### Assignment
Output only the line that contains "mengubah temperatur market yang kita miliki." and the lines after it, all verbatim, through the last one below.
^^^^
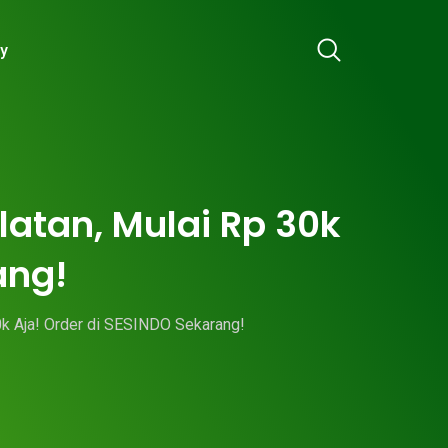
ry
atan, Mulai Rp 30k
ang!
0k Aja! Order di SESINDO Sekarang!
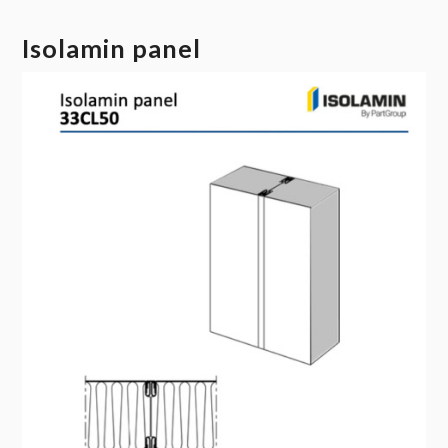
Isolamin panel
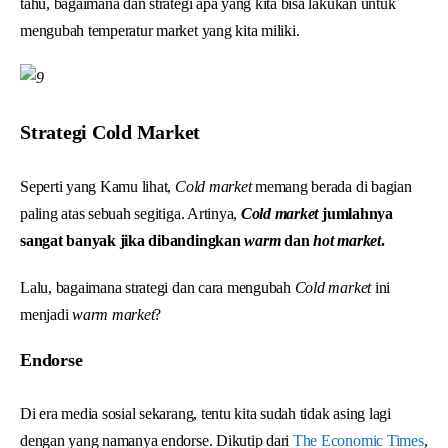
tahu, bagaimana dan strategi apa yang kita bisa lakukan untuk
mengubah temperatur market yang kita miliki.
Strategi Cold Market
Seperti yang Kamu lihat,
Cold market
memang berada di bagian
paling atas sebuah segitiga. Artinya,
Cold market
jumlahnya
sangat banyak jika dibandingkan
warm
dan
hot
market
.
Lalu, bagaimana strategi dan cara mengubah
Cold market
ini
menjadi
warm market
?
Endorse
Di era media sosial sekarang, tentu kita sudah tidak asing lagi
dengan yang namanya endorse. Dikutip dari
The Economic Times
,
^^^^
### Response to this task
mengubah temperatur market yang kita miliki.
Strategi Cold Market
Seperti yang Kamu lihat,
Cold market
memang berada di bagian
paling atas sebuah segitiga. Artinya,
Cold market
jumlahnya
sangat banyak jika dibandingkan
warm
dan
hot
market
.
Lalu, bagaimana strategi dan cara mengubah
Cold market
ini
menjadi
warm market
?
Endorse
Di era media sosial sekarang, tentu kita sudah tidak asing lagi
dengan yang namanya endorse. Dikutip dari
The Economic Times
,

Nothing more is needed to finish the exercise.